* [Work instructions] Rewrite the material below, replacing "locality" with "collection site" throughout and leaving everything else unchanged. Omit the pictures from your answer.

══ Dataset content ══

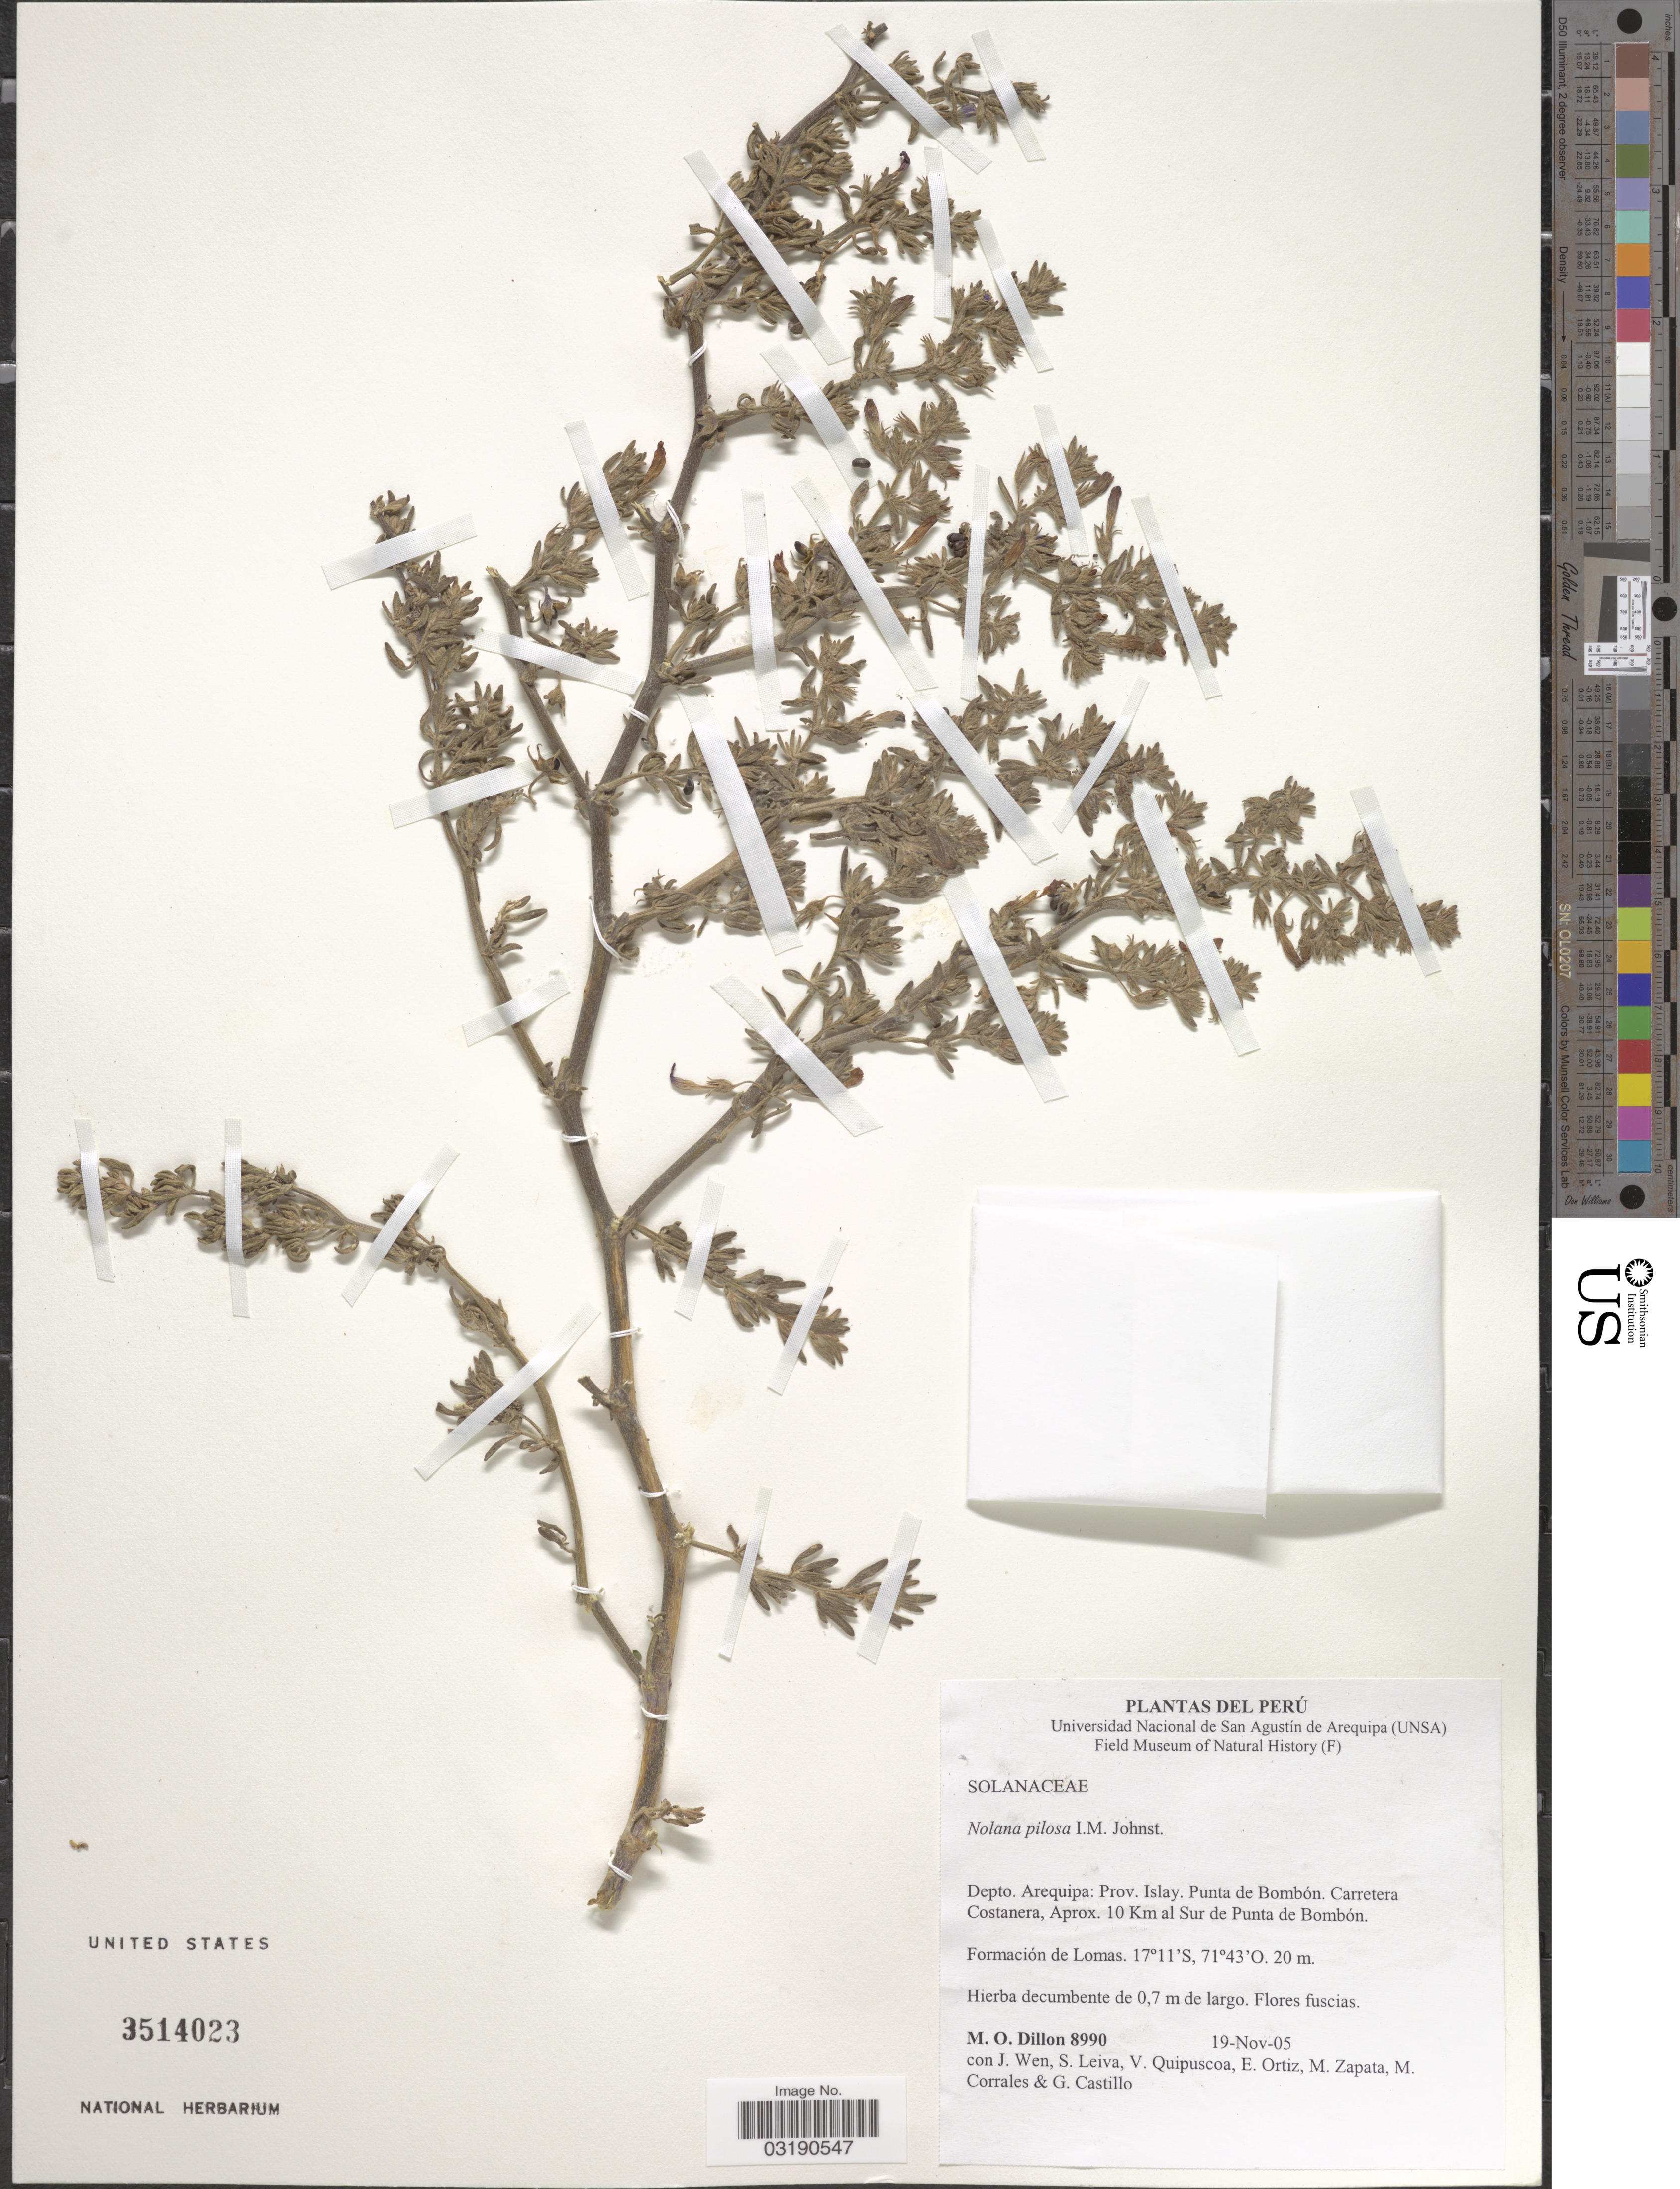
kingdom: Plantae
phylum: Tracheophyta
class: Magnoliopsida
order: Solanales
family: Solanaceae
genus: Nolana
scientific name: Nolana pilosa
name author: I.M. Johnst.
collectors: M. O. Dillon, J. Wen, S. Leiva, V. Quipuscoa & et al.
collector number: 8990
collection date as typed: Transcribed d/m/y: 19/11/5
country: Peru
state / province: Arequipa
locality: Depto. Arequipa: Prov. Islay, Punta de Bombón. Carretera Costanera, Aprox. 10 Km al Sur de Punta de Bombón.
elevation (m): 20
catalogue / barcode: US 3514023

═══

* [Task answer]
kingdom: Plantae
phylum: Tracheophyta
class: Magnoliopsida
order: Solanales
family: Solanaceae
genus: Nolana
scientific name: Nolana pilosa
name author: I.M. Johnst.
collectors: M. O. Dillon, J. Wen, S. Leiva, V. Quipuscoa & et al.
collector number: 8990
collection date as typed: Transcribed d/m/y: 19/11/5
country: Peru
state / province: Arequipa
collection site: Depto. Arequipa: Prov. Islay, Punta de Bombón. Carretera Costanera, Aprox. 10 Km al Sur de Punta de Bombón.
elevation (m): 20
catalogue / barcode: US 3514023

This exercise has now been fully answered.